Fue la escuela (a través de las maestras y los maestros que tuve) quien me conformó otro sujeto. Porque a diferencia de bastantes que se tragan todo lo que la institución les impone (o lo escupen sin catarlo siquiera), yo tuve la oportunidad de regurgitarlo, rumiarlo y luego decidir qué sí quería para mí, qué sí servía para mi existencia, qué sí me daba fuerzas para seguir con vida. De suerte que no es exagerado afirmar que si sigo vivo es gracias a la escuela.
A mí me gustaba y me gusta aprender. Observar, leer, cotejar, analizar, hacerme preguntas, esperar, cerrar los ojos, presuponer, organizar datos, corroborar, corregir, errar… han sido actos cotidianos en mi vida diaria, no sé si de ello me dotó la escuela o si ya los llevaba y por ello encontré el sentido que millones no le encuentran a la institución. Puedo afirmar que todo se lo debo a mis profesoras y profesores, puesto que al exponerse me enseñaron lo que debía o no hacer en mi convivencia ordinaria, en mi existencia adulta. Quienes aseguran que hay docentes que no enseñan nada deberían preguntarse por qué es que no aprenden nada. Insisto: de quien está al frente siempre se adquiere necesariamente algo, lo contrario significa no haber atendido al expositor.

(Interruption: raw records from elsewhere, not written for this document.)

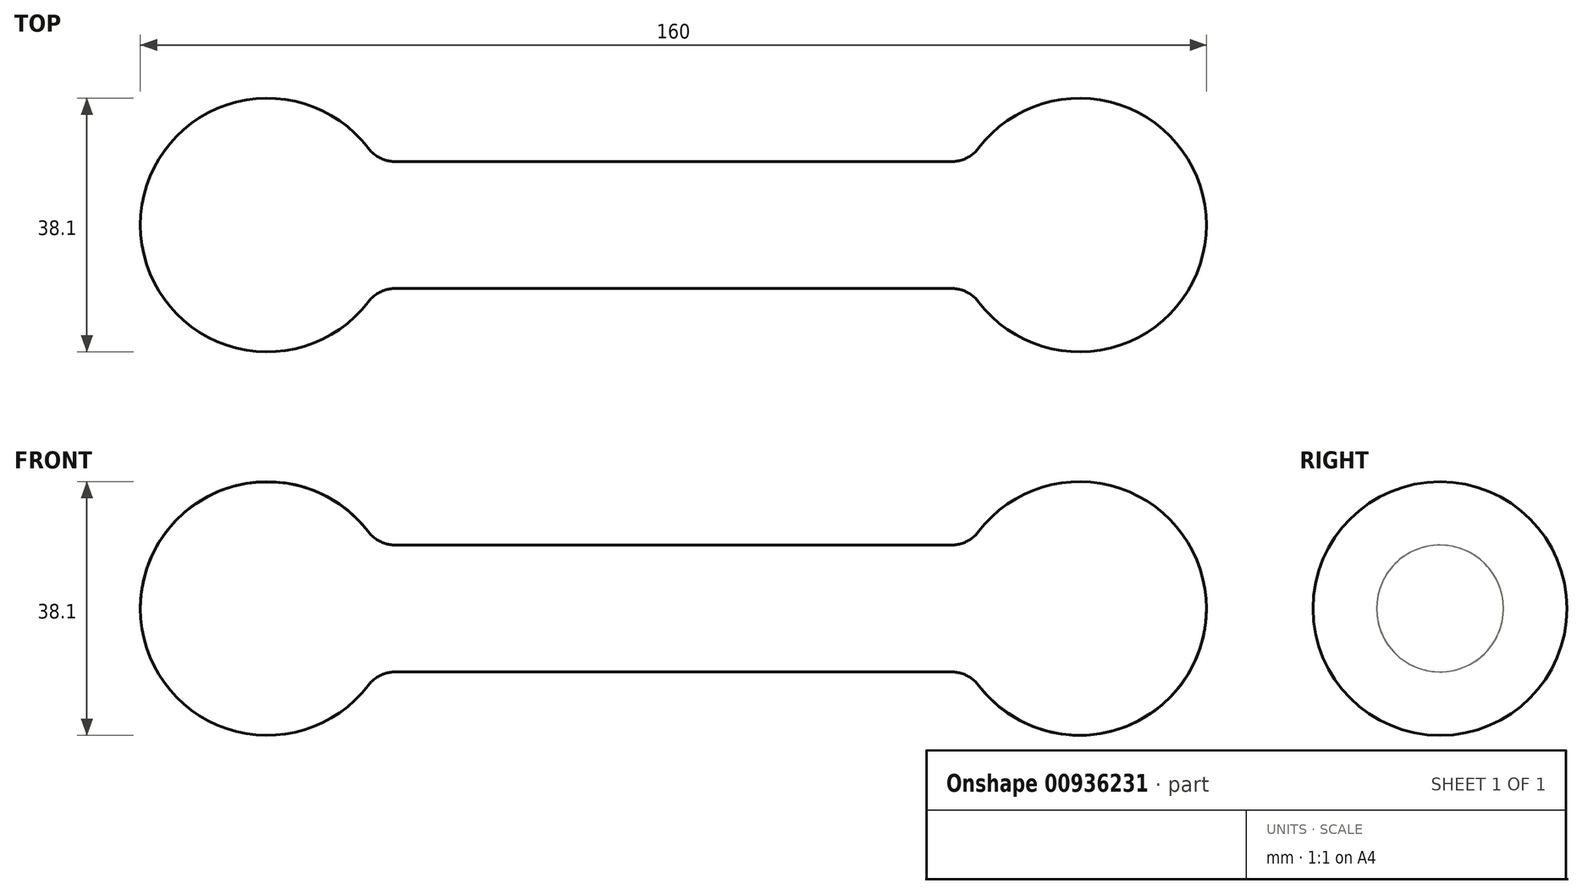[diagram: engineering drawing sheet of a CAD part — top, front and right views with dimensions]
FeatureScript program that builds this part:
annotation { "Feature Type Name" : "Feature", "Feature Type Description" : "" }
export const myFeature = defineFeature(function(context is Context, id is Id, definition is map)
    precondition{}
    {
        {
            var Q0;
            Q0=qCreatedBy(makeId("Front.planeOp"),FACE);
            var sketch = newSketch(context, id + "F0", { "sketchPlane" : qUnion([Q0])});
            skArc(sketch, "E0", {"start": v(-44.45, 9.53) * mm, "mid": v(-65.88, 18.4) * mm, "end": v(-80, 0) * mm});
            skLineSegment(sketch, "E1", {"start": v(-91.96, 0) * mm, "end": v(97.12, 0) * mm, "construction": true});
            skLineSegment(sketch, "E2", {"start": v(-44.45, 9.53) * mm, "end": v(0, 9.53) * mm});
            skPoint(sketch, "E3.orphan", {"position": v(-41.9, 0) * mm});
            skArc(sketch, "E4.MirrorCS", {"start": v(44.45, 9.53) * mm, "mid": v(65.88, 18.4) * mm, "end": v(80, 0) * mm});
            skLineSegment(sketch, "E5.MirrorCS", {"start": v(44.45, 9.53) * mm, "end": v(0, 9.53) * mm});
            skLineSegment(sketch, "E6", {"start": v(-80, 0) * mm, "end": v(80, 0) * mm});
            skSolve(sketch);
        }
        {
            var Q0;
            Q0=makeQuery(id+"F0.imprint","IMPRINT",FACE,{"disambiguationData":[TD([[makeQuery(id+"F0.imprint","IMPRINT",EDGE,{"derivedFrom":sQuery(id+"F0.wireOp",EDGE,"E0")}),1.0]])]});
            var Q1;
            Q1=sQuery(id+"F0.wireOp",EDGE,"E6");
            revolve(context, id + "F1", {"surfaceOperationType" : NewSurfaceOperationType.NEW, "entities" : qUnion([Q0]), "axis" : qUnion([Q1]), "revolveType" : RevolveType.FULL});
        }
        {
            var Q0;
            Q0=makeQuery(id+"F1.opRevolve","SWEPT_EDGE",EDGE,{"disambiguationData":[OSD([sQuery(id+"F0.wireOp",EDGE,"E4.MirrorCS"),sQuery(id+"F0.wireOp",EDGE,"E5.MirrorCS")])]});
            var Q1;
            Q1=makeQuery(id+"F1.opRevolve","SWEPT_EDGE",EDGE,{"disambiguationData":[OSD([sQuery(id+"F0.wireOp",EDGE,"E0"),sQuery(id+"F0.wireOp",EDGE,"E2")])]});
            fillet(context, id + "F2", {"entities" : qUnion([Q0, Q1]), "radius" : 5.08 * mm, "tangentPropagation" : true, "allowEdgeOverflow" : false});
        }
    });
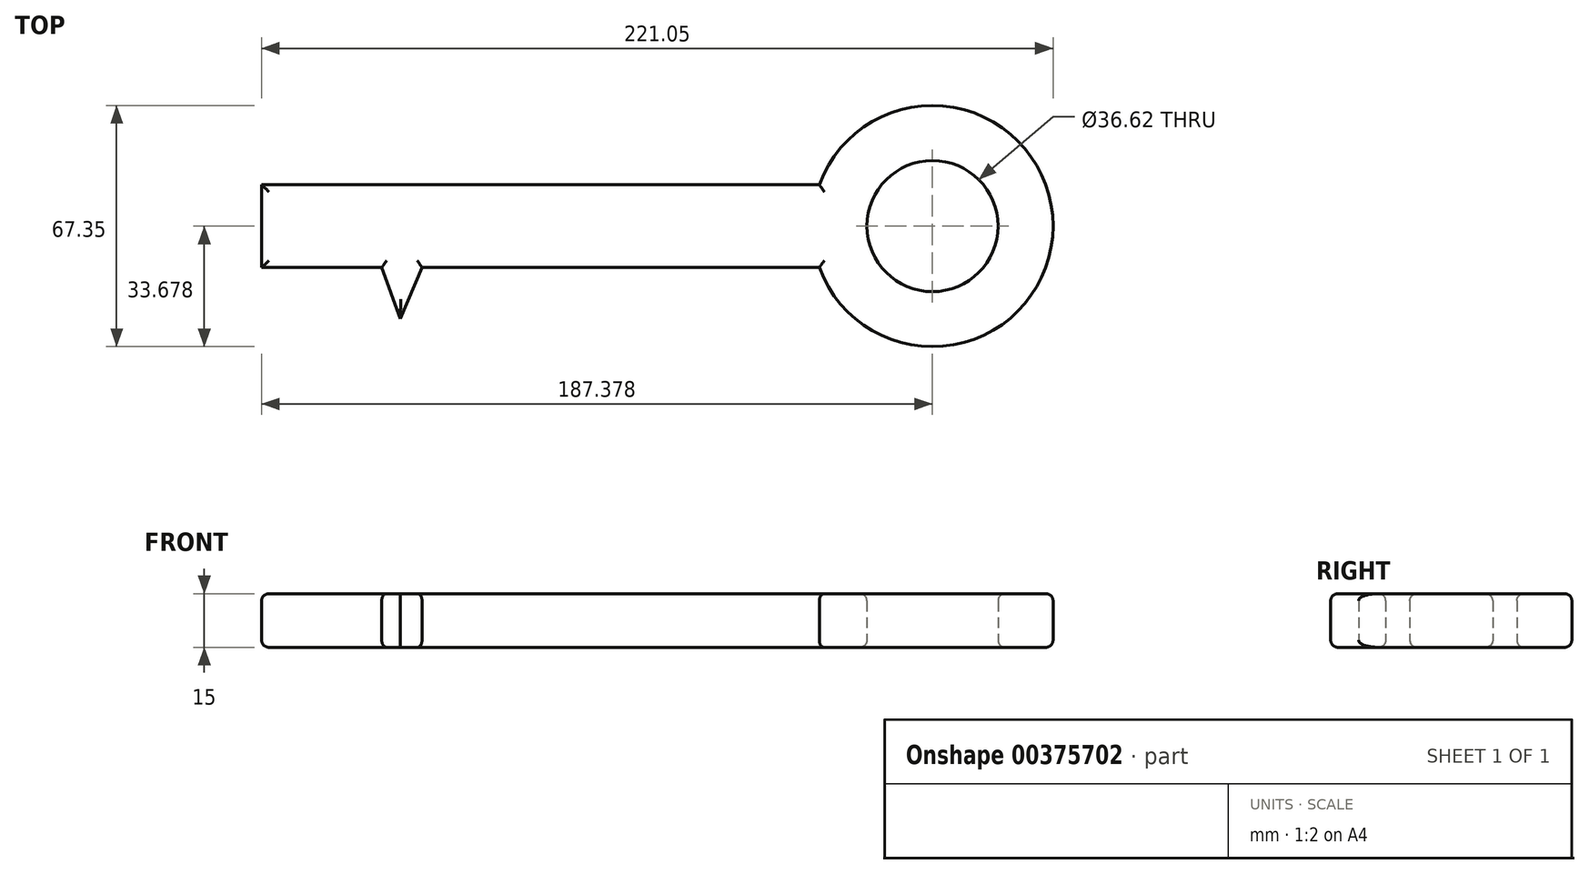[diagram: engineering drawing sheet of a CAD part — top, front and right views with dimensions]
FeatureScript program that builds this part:
annotation { "Feature Type Name" : "Feature", "Feature Type Description" : "" }
export const myFeature = defineFeature(function(context is Context, id is Id, definition is map)
    precondition{}
    {
        {
            var Q0;
            Q0=qCreatedBy(makeId("Top.planeOp"),FACE);
            var sketch = newSketch(context, id + "F0", { "sketchPlane" : qUnion([Q0])});
            skLineSegment(sketch, "E0.bottom", {"start": v(34.14, 34.3) * mm, "end": v(-121.62, 34.3) * mm});
            skLineSegment(sketch, "E0.top", {"start": v(34.14, 11.13) * mm, "end": v(-121.62, 11.13) * mm});
            skLineSegment(sketch, "E0.left", {"start": v(34.14, 34.3) * mm, "end": v(34.14, 11.13) * mm});
            skLineSegment(sketch, "E0.right", {"start": v(-121.62, 34.3) * mm, "end": v(-121.62, 11.13) * mm});
            skLineSegment(sketch, "E1.bottom", {"start": v(-121.62, 11.13) * mm, "end": v(-111.25, 11.13) * mm});
            skLineSegment(sketch, "E1.top", {"start": v(-121.62, -19.35) * mm, "end": v(-111.25, -19.35) * mm});
            skLineSegment(sketch, "E1.left", {"start": v(-121.62, 11.13) * mm, "end": v(-121.62, -19.35) * mm});
            skLineSegment(sketch, "E1.right", {"start": v(-111.25, 11.13) * mm, "end": v(-111.25, -19.35) * mm});
            skLineSegment(sketch, "E2.bottom", {"start": v(-103.94, 11.13) * mm, "end": v(-96.62, 11.13) * mm});
            skLineSegment(sketch, "E2.top", {"start": v(-103.94, -4.42) * mm, "end": v(-96.62, -4.42) * mm});
            skLineSegment(sketch, "E2.left", {"start": v(-103.94, 11.13) * mm, "end": v(-103.94, -4.42) * mm});
            skLineSegment(sketch, "E2.right", {"start": v(-96.62, 11.13) * mm, "end": v(-96.62, -4.42) * mm});
            skLineSegment(sketch, "E3", {"start": v(-88.09, 11.13) * mm, "end": v(-82.9, -3.2) * mm});
            skLineSegment(sketch, "E4", {"start": v(-82.9, -3.2) * mm, "end": v(-76.8, 11.13) * mm});
            skArc(sketch, "E5", {"start": v(34.14, 11.13) * mm, "mid": v(99.43, 22.7) * mm, "end": v(34.14, 34.3) * mm});
            skCircle(sketch, "E6", {"center": v(65.76, 22.7) * mm, "radius": 18.3 * mm});
            skSolve(sketch);
        }
        {
            var Q0;
            Q0=makeQuery(id+"F0.imprint","IMPRINT",FACE,{"disambiguationData":[TD([[makeQuery(id+"F0.imprint","IMPRINT",EDGE,{"derivedFrom":sQuery(id+"F0.wireOp",EDGE,"E0.bottom")}),1.0]])]});
            var Q1;
            {var subQ0=sQuery(id+"F0.wireOp",EDGE,"E3");Q1=makeQuery(id+"F0.imprint","IMPRINT",FACE,{"disambiguationData":[TD([[makeQuery(id+"F0.imprint","IMPRINT",EDGE,{"derivedFrom":subQ0}),1.0]])]});}
            var Q2;
            Q2=makeQuery(id+"F0.imprint","IMPRINT",FACE,{"disambiguationData":[TD([[makeQuery(id+"F0.imprint","IMPRINT",EDGE,{"derivedFrom":sQuery(id+"F0.wireOp",EDGE,"E2.bottom")}),-1.0]])]});
            var Q3;
            Q3=makeQuery(id+"F0.imprint","IMPRINT",FACE,{"disambiguationData":[TD([[makeQuery(id+"F0.imprint","IMPRINT",EDGE,{"derivedFrom":sQuery(id+"F0.wireOp",EDGE,"E1.bottom")}),-1.0]])]});
            var Q4;
            Q4=makeQuery(id+"F0.imprint","IMPRINT",FACE,{"disambiguationData":[TD([[makeQuery(id+"F0.imprint","IMPRINT",EDGE,{"derivedFrom":sQuery(id+"F0.wireOp",EDGE,"E0.left")}),1.0]])]});
            extrude(context, id + "F1", {"entities" : qUnion([Q0, Q1, Q2, Q3, Q4]), "depth" : 15 * mm});
        }
        {
            var Q0;
            Q0=makeQuery(id+"F1.opExtrude","CAP_FACE",FACE,{"disambiguationData":[OSD([sQuery(id+"F0.wireOp",EDGE,"E0.bottom"),sQuery(id+"F0.wireOp",EDGE,"E0.top"),sQuery(id+"F0.wireOp",EDGE,"E0.right"),sQuery(id+"F0.wireOp",EDGE,"E1.top"),sQuery(id+"F0.wireOp",EDGE,"E1.left"),sQuery(id+"F0.wireOp",EDGE,"E1.right"),sQuery(id+"F0.wireOp",EDGE,"E2.top"),sQuery(id+"F0.wireOp",EDGE,"E2.left"),sQuery(id+"F0.wireOp",EDGE,"E2.right"),sQuery(id+"F0.wireOp",EDGE,"E3"),sQuery(id+"F0.wireOp",EDGE,"E4"),sQuery(id+"F0.wireOp",EDGE,"E5"),sQuery(id+"F0.wireOp",EDGE,"E6")])],"isStart":true});
            var Q1;
            Q1=makeQuery(id+"F1.opExtrude","CAP_FACE",FACE,{"disambiguationData":[OSD([sQuery(id+"F0.wireOp",EDGE,"E0.bottom"),sQuery(id+"F0.wireOp",EDGE,"E0.top"),sQuery(id+"F0.wireOp",EDGE,"E0.right"),sQuery(id+"F0.wireOp",EDGE,"E1.top"),sQuery(id+"F0.wireOp",EDGE,"E1.left"),sQuery(id+"F0.wireOp",EDGE,"E1.right"),sQuery(id+"F0.wireOp",EDGE,"E2.top"),sQuery(id+"F0.wireOp",EDGE,"E2.left"),sQuery(id+"F0.wireOp",EDGE,"E2.right"),sQuery(id+"F0.wireOp",EDGE,"E3"),sQuery(id+"F0.wireOp",EDGE,"E4"),sQuery(id+"F0.wireOp",EDGE,"E5"),sQuery(id+"F0.wireOp",EDGE,"E6")])],"isStart":false});
            fillet(context, id + "F2", {"entities" : qUnion([Q0, Q1]), "radius" : 2 * mm, "tangentPropagation" : true, "allowEdgeOverflow" : false});
        }
    });
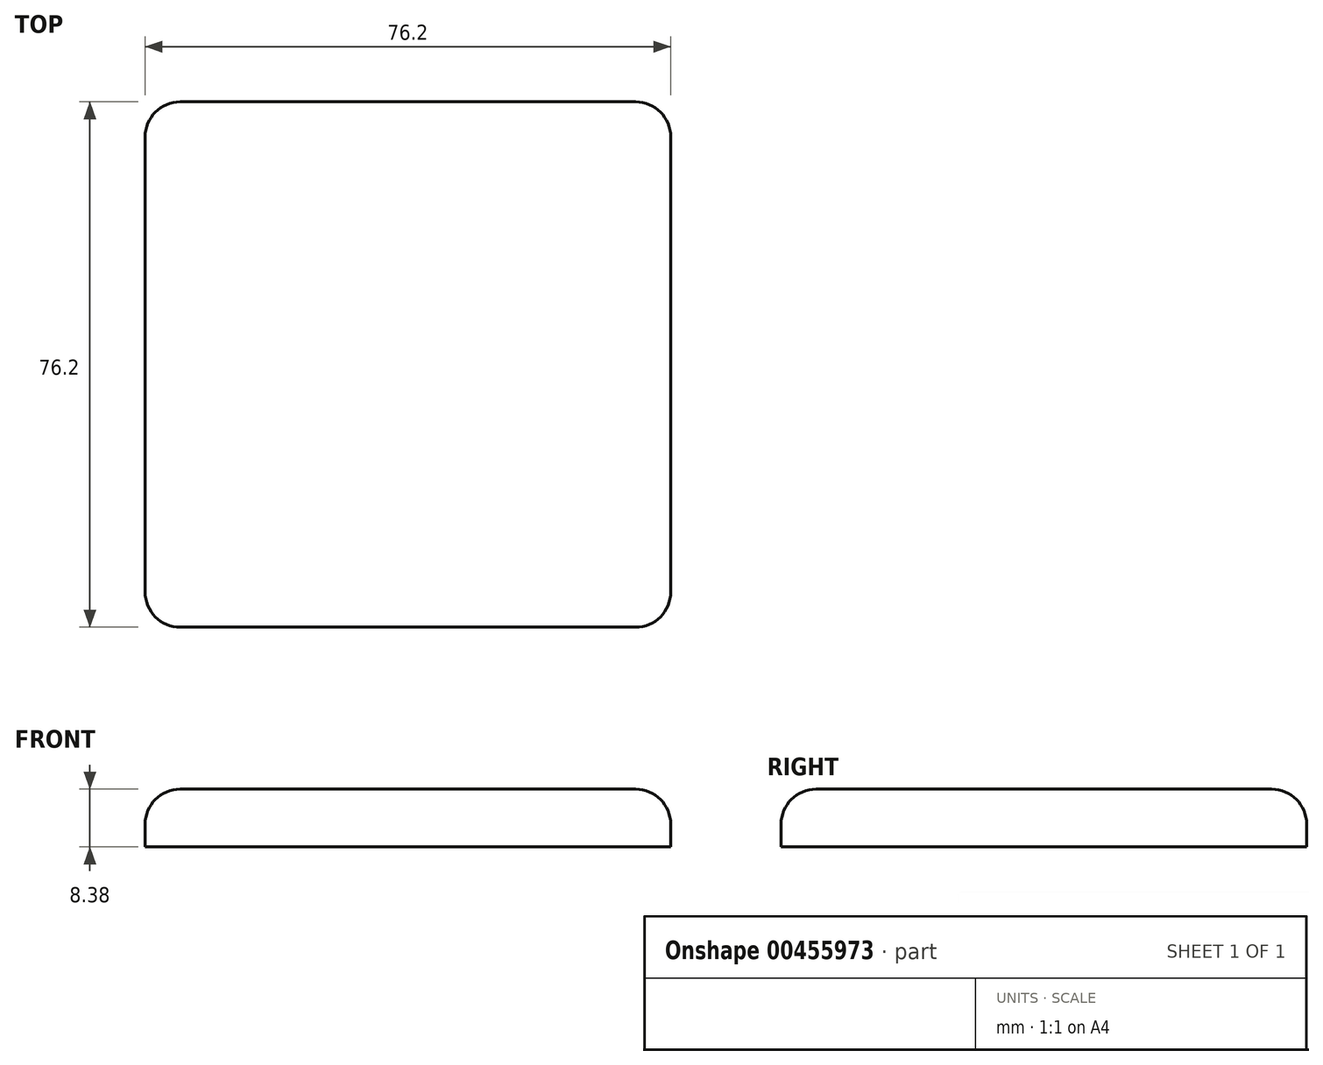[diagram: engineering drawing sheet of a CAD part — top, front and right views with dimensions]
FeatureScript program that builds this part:
annotation { "Feature Type Name" : "Feature", "Feature Type Description" : "" }
export const myFeature = defineFeature(function(context is Context, id is Id, definition is map)
    precondition{}
    {
        {
            var Q0;
            Q0=qCreatedBy(makeId("Top.planeOp"),FACE);
            var sketch = newSketch(context, id + "F0", { "sketchPlane" : qUnion([Q0])});
            skLineSegment(sketch, "E0.bottom", {"start": v(38.1, -38.1) * mm, "end": v(-38.1, -38.1) * mm});
            skLineSegment(sketch, "E0.top", {"start": v(38.1, 38.1) * mm, "end": v(-38.1, 38.1) * mm});
            skLineSegment(sketch, "E0.left", {"start": v(38.1, -38.1) * mm, "end": v(38.1, 38.1) * mm});
            skLineSegment(sketch, "E0.right", {"start": v(-38.1, -38.1) * mm, "end": v(-38.1, 38.1) * mm});
            skPoint(sketch, "E0.middle", {"position": v(0, 0) * mm});
            skSolve(sketch);
        }
        {
            var Q0;
            Q0 = qSketchRegion(id + "F0", true);
            extrude(context, id + "F1", {"entities" : qUnion([Q0]), "depth" : 8.38 * mm});
        }
        {
            var Q0;
            Q0=makeQuery(id+"F1.opExtrude","SWEPT_EDGE",EDGE,{"disambiguationData":[OSD([sQuery(id+"F0.wireOp",EDGE,"E0.bottom"),sQuery(id+"F0.wireOp",EDGE,"E0.right")])]});
            var Q1;
            Q1=makeQuery(id+"F1.opExtrude","SWEPT_EDGE",EDGE,{"disambiguationData":[OSD([sQuery(id+"F0.wireOp",EDGE,"E0.bottom"),sQuery(id+"F0.wireOp",EDGE,"E0.left")])]});
            var Q2;
            Q2=makeQuery(id+"F1.opExtrude","SWEPT_EDGE",EDGE,{"disambiguationData":[OSD([sQuery(id+"F0.wireOp",EDGE,"E0.top"),sQuery(id+"F0.wireOp",EDGE,"E0.left")])]});
            var Q3;
            Q3=makeQuery(id+"F1.opExtrude","SWEPT_EDGE",EDGE,{"disambiguationData":[OSD([sQuery(id+"F0.wireOp",EDGE,"E0.top"),sQuery(id+"F0.wireOp",EDGE,"E0.right")])]});
            var Q4;
            Q4=makeQuery(id+"F1.opExtrude","CAP_EDGE",EDGE,{"disambiguationData":[OSD([sQuery(id+"F0.wireOp",EDGE,"E0.left")])],"isStart":false});
            var Q5;
            Q5=makeQuery(id+"F1.opExtrude","CAP_EDGE",EDGE,{"disambiguationData":[OSD([sQuery(id+"F0.wireOp",EDGE,"E0.top")])],"isStart":false});
            var Q6;
            Q6=makeQuery(id+"F1.opExtrude","CAP_EDGE",EDGE,{"disambiguationData":[OSD([sQuery(id+"F0.wireOp",EDGE,"E0.right")])],"isStart":false});
            var Q7;
            Q7=makeQuery(id+"F1.opExtrude","CAP_EDGE",EDGE,{"disambiguationData":[OSD([sQuery(id+"F0.wireOp",EDGE,"E0.bottom")])],"isStart":false});
            fillet(context, id + "F2", {"entities" : qUnion([Q0, Q1, Q2, Q3, Q4, Q5, Q6, Q7]), "radius" : 5.08 * mm, "tangentPropagation" : true, "allowEdgeOverflow" : false});
        }
    });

Ahora que el cansancio vuelve a llamar a las formas de mi cuerpo y tira cuesta abajo de mi ánimo, debilita mis pocas fuerzas, estremece mi lábil fortaleza, apelo a lo aprendido en la institución escolar para intentar defenderme del flagelo de la angustia, la mohína, la desazón, el tedio, la desesperanza. Ya me ha salvado otras veces, sin duda puede hacerme reflotar nuevamente. Sin embargo, la atracción por el abismo es tan fuerte, magnética, seductora como bien lo saben quienes han atravesado la ferocidad de este agujero negro.

No se trata de ser optimistas ni apocalípticos. Es la mera vida. Hay quienes nacen, crecen, mueren amando la vida. Sufren cuando ven que los días se acortan, se agotan. Y hay quienes ansiamos vivamente esa feliz hora en que todo se detenga para entrar en una plenitud propia de lo que ha dejado de ser para sólo estar. Ese gozo infinito de no-ser más que olvido es el que ahora añoro y tanto necesito. Oh, san Lorca: “si mis manos pudieran deshojar la luna”.